Task to carry out |
Beginning with the line containing "[35,601,71,610] form ." and ending with the last line of the records, set down every line exactly.

(Input data Opens)

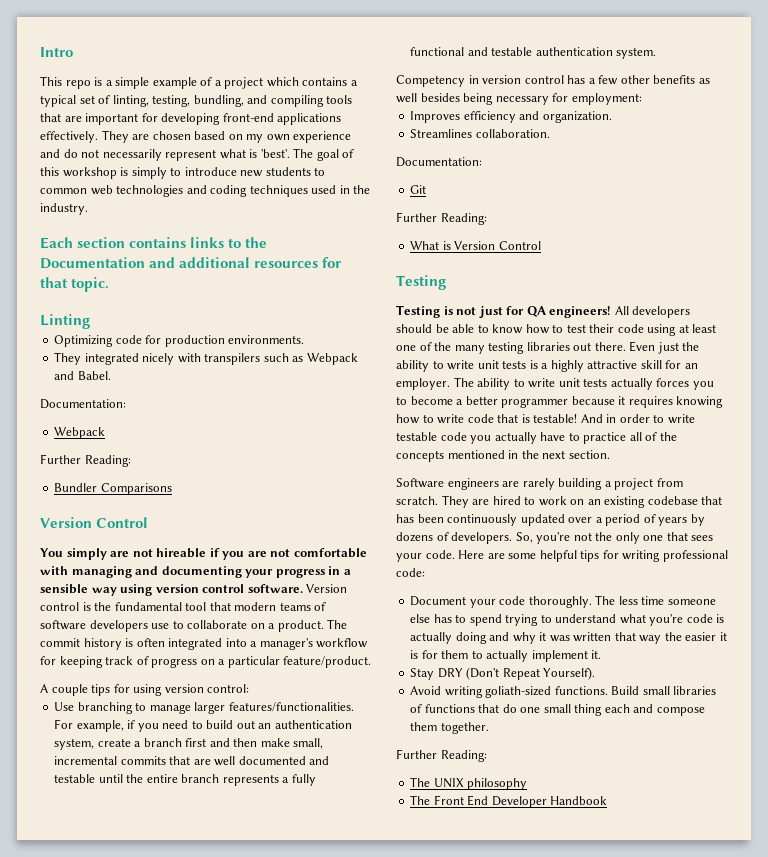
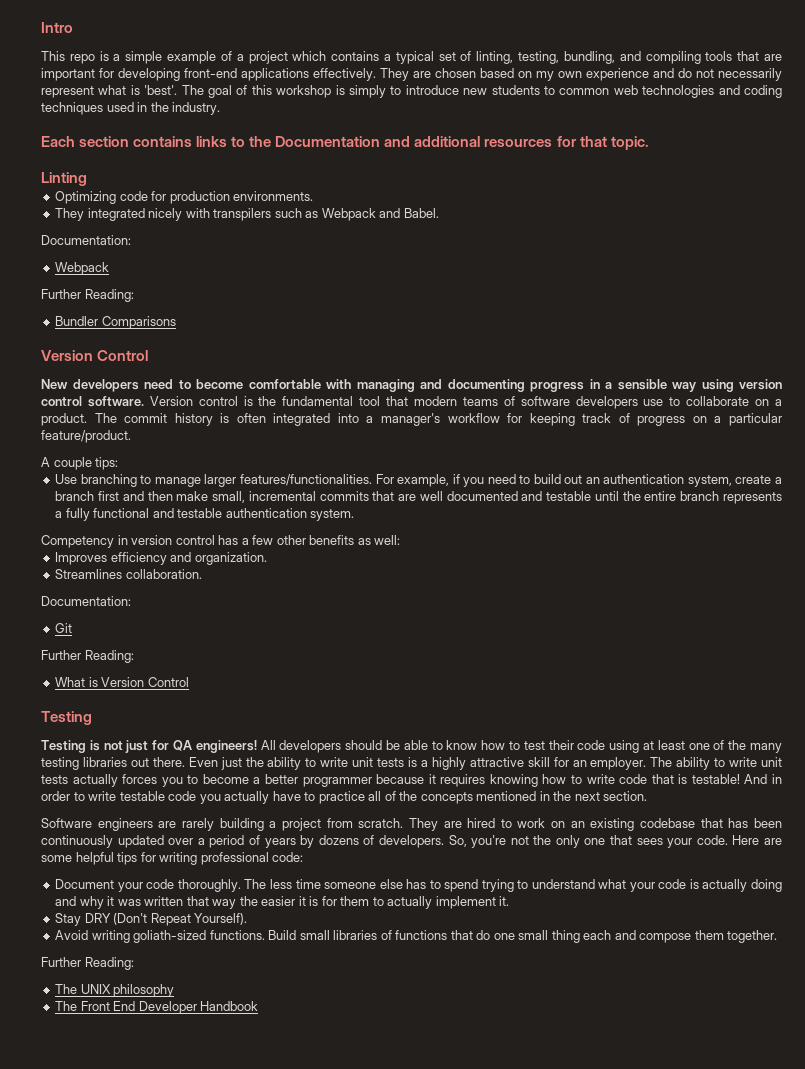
[40,548,291,560] You simply are not hireable if you are not -> [41,379,243,392] New developers need to become
[245,569,274,578] your -> (525, 385) none
[91,684,250,696] tips for using version control: -> [95,457,119,470] tips:
[396,93,642,105] well besides being necessary for employment: -> [374,535,401,545] well:
[649,614,684,626] you're -> [629,882,655,892] your

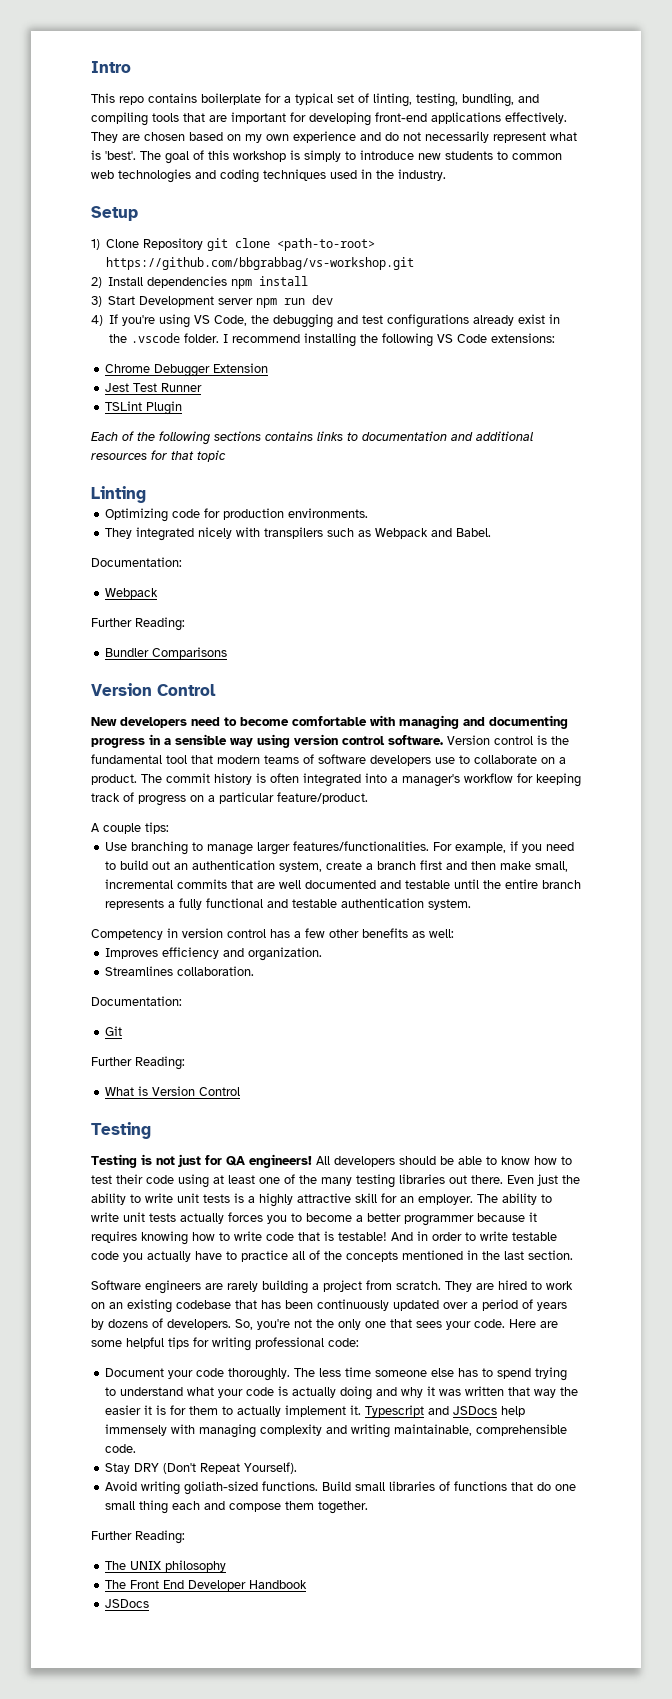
[99,51,380,64] is a simple example of a project which contains -> [148,93,281,105] contains boilerplate for
[41,136,130,147] Each section -> [91,206,138,221] [91,238,376,251] [106,257,415,270] [91,276,309,289] [91,295,334,308] [91,314,561,328] [109,333,556,347] [104,363,268,377] [104,383,202,392] [104,401,182,415] [91,431,261,445] Setup // 1) Clone Repository git clone <path-to-root> https://github.com/bbgrabbag/vs-workshop.git // 2) Install dependencies npm install // 3) Start Development server npm run dev // 4) If you're using VS Code, the debugging and test configurations already exist in the .vscode folder. I recommend installing the following VS Code extensions: // Chrome Debugger Extension // Jest Test Runner // TSLint Plugin // Each of the following sections
[249,136,381,147] the Documentation -> [362,431,447,441] documentation
[610,136,649,150] topic. -> [197,450,226,462] topic
[574,792,600,801] next -> [504,1251,524,1260] last
(510, 901) none -> [364,1405,525,1417] [104,1424,567,1438] [104,1444,136,1453] Typescript and JSDocs help immensely with managing complexity and writing maintainable, comprehensible code.
(259, 1006) none -> [104,1599,149,1608] // JSDocs

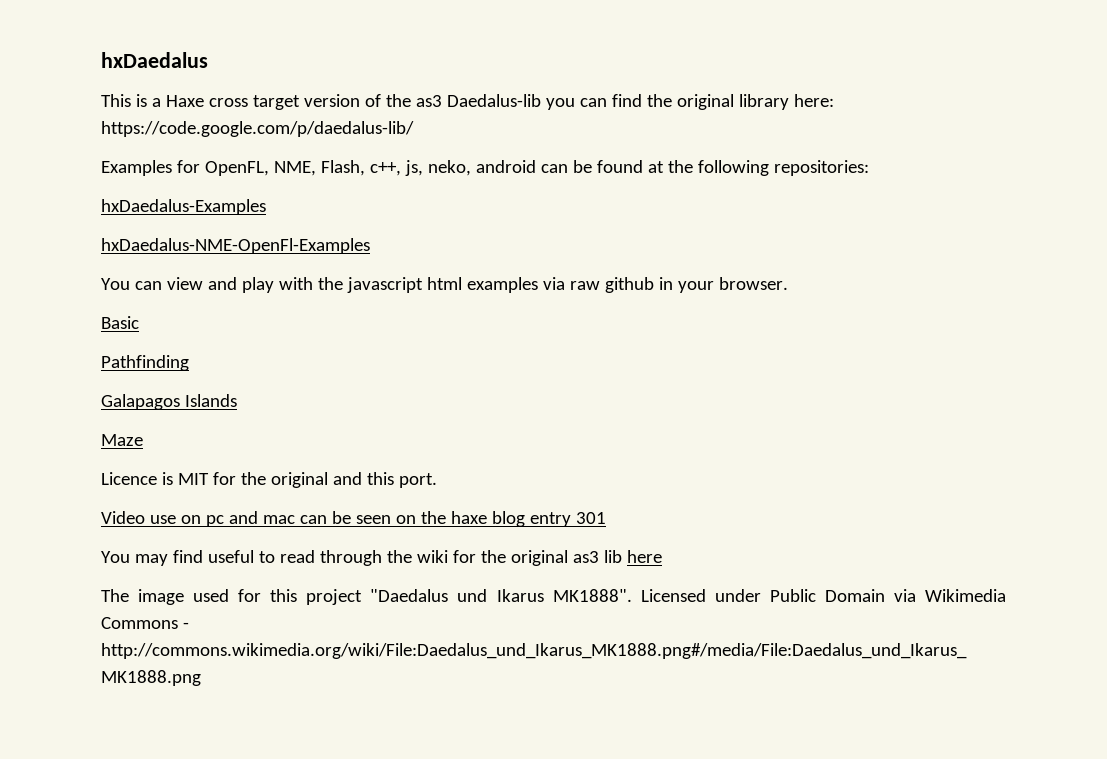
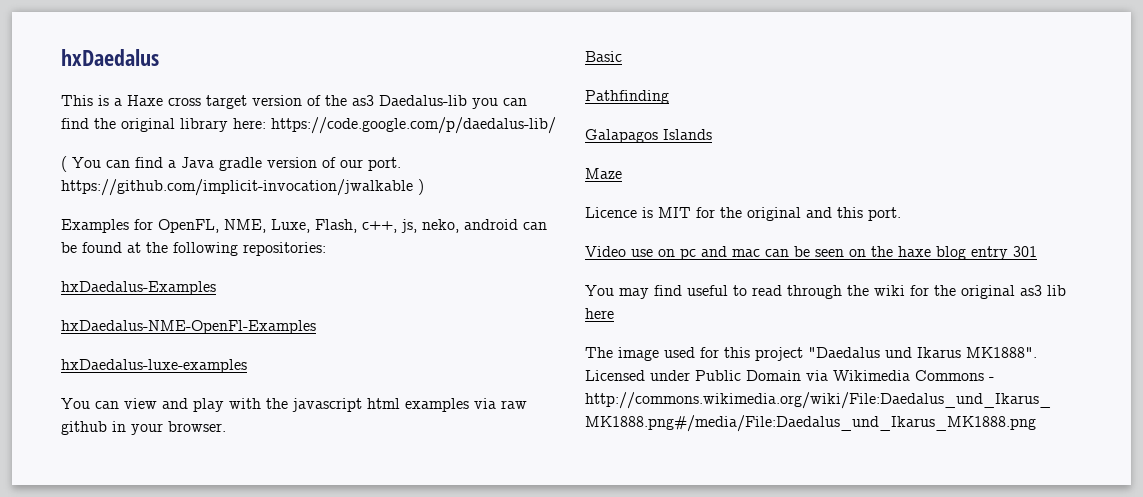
(414, 129) none -> [61,156,401,172] [61,179,424,196] // ( You can find a Java gradle version of our port. https://github.com/implicit-invocation/jwalkable )
(316, 168) none -> [271,219,310,233] Luxe,
(370, 246) none -> [61,359,247,373] // hxDaedalus-luxe-examples

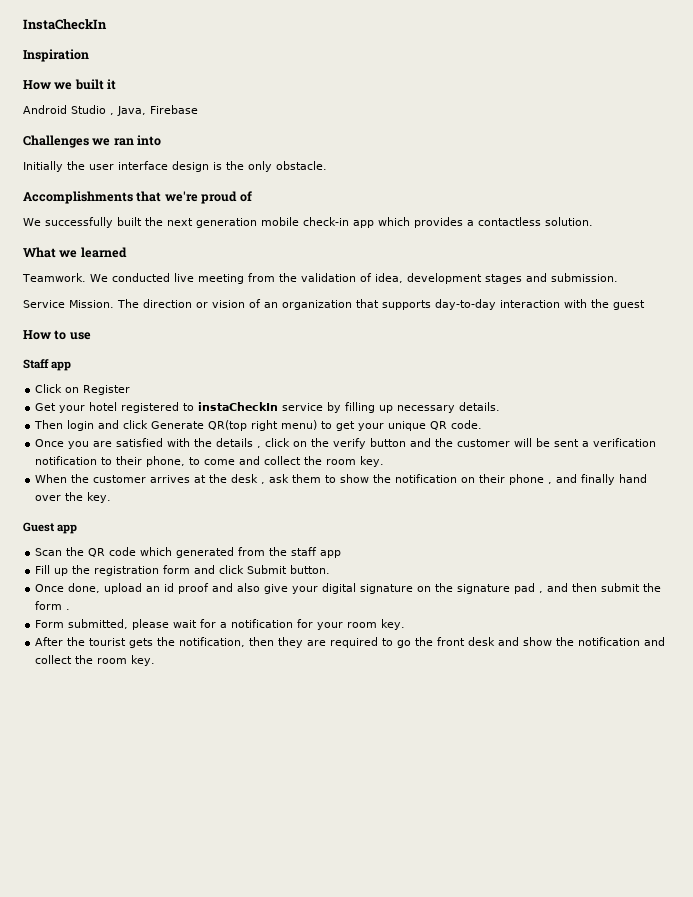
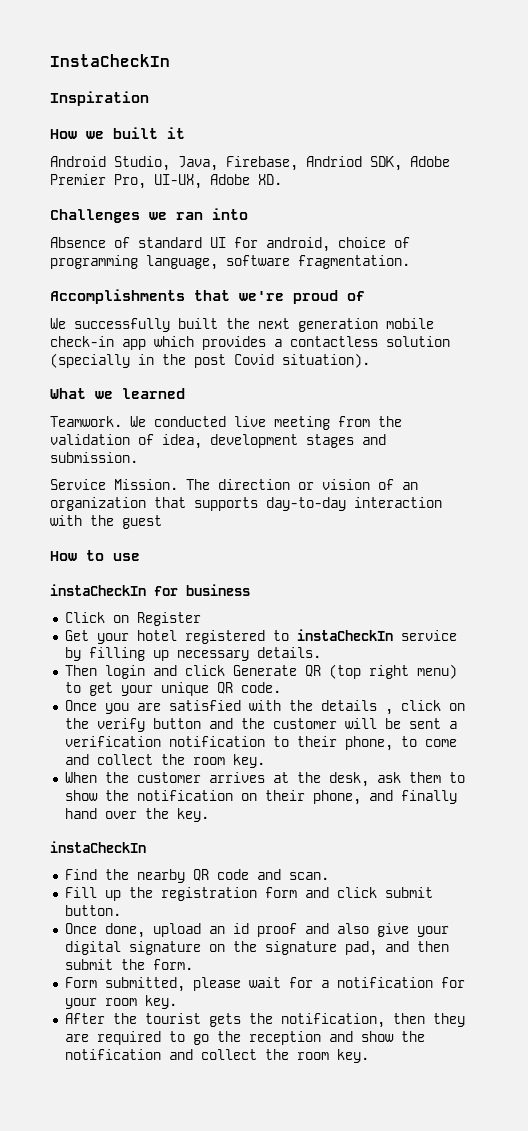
[71,105,198,116] [23,135,162,148] [23,161,327,172] Studio , Java, Firebase // Challenges we ran into // Initially the user interface design is the only obstacle. -> [114,156,450,171] [50,174,282,189] [50,208,248,223] [50,237,410,252] [50,255,410,270] Studio, Java, Firebase, Andriod SDK, Adobe Premier Pro, UI-UX, Adobe XD. // Challenges we ran into // Absence of standard UI for android, choice of programming language, software fragmentation.
[545,217,593,226] solution. -> [386,336,450,347] [50,353,370,368] solution (specially in the post Covid situation).
[23,359,72,371] Staff app -> [50,584,250,596] instaCheckIn for business
[208,420,248,431] QR(top -> [304,664,361,679] QR (top
[231,474,266,484] desk , -> [328,772,369,787] desk,
[509,474,553,485] phone , -> [312,790,361,805] phone,
[23,522,78,534] [35,547,342,558] Guest app // Scan the QR code which generated from the staff app -> [50,841,146,853] [64,869,329,883] instaCheckIn // Find the nearby QR code and scan.
[247,565,288,574] Submit -> [384,887,433,898] submit
[514,583,544,594] pad , -> [344,941,377,956] pad,
[35,601,71,610] form . -> [152,959,193,970] form.
[437,637,496,646] front desk -> [248,1031,321,1045] reception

(Input data Closes)

Response area |
[35,601,71,610] form . -> [152,959,193,970] form.
[437,637,496,646] front desk -> [248,1031,321,1045] reception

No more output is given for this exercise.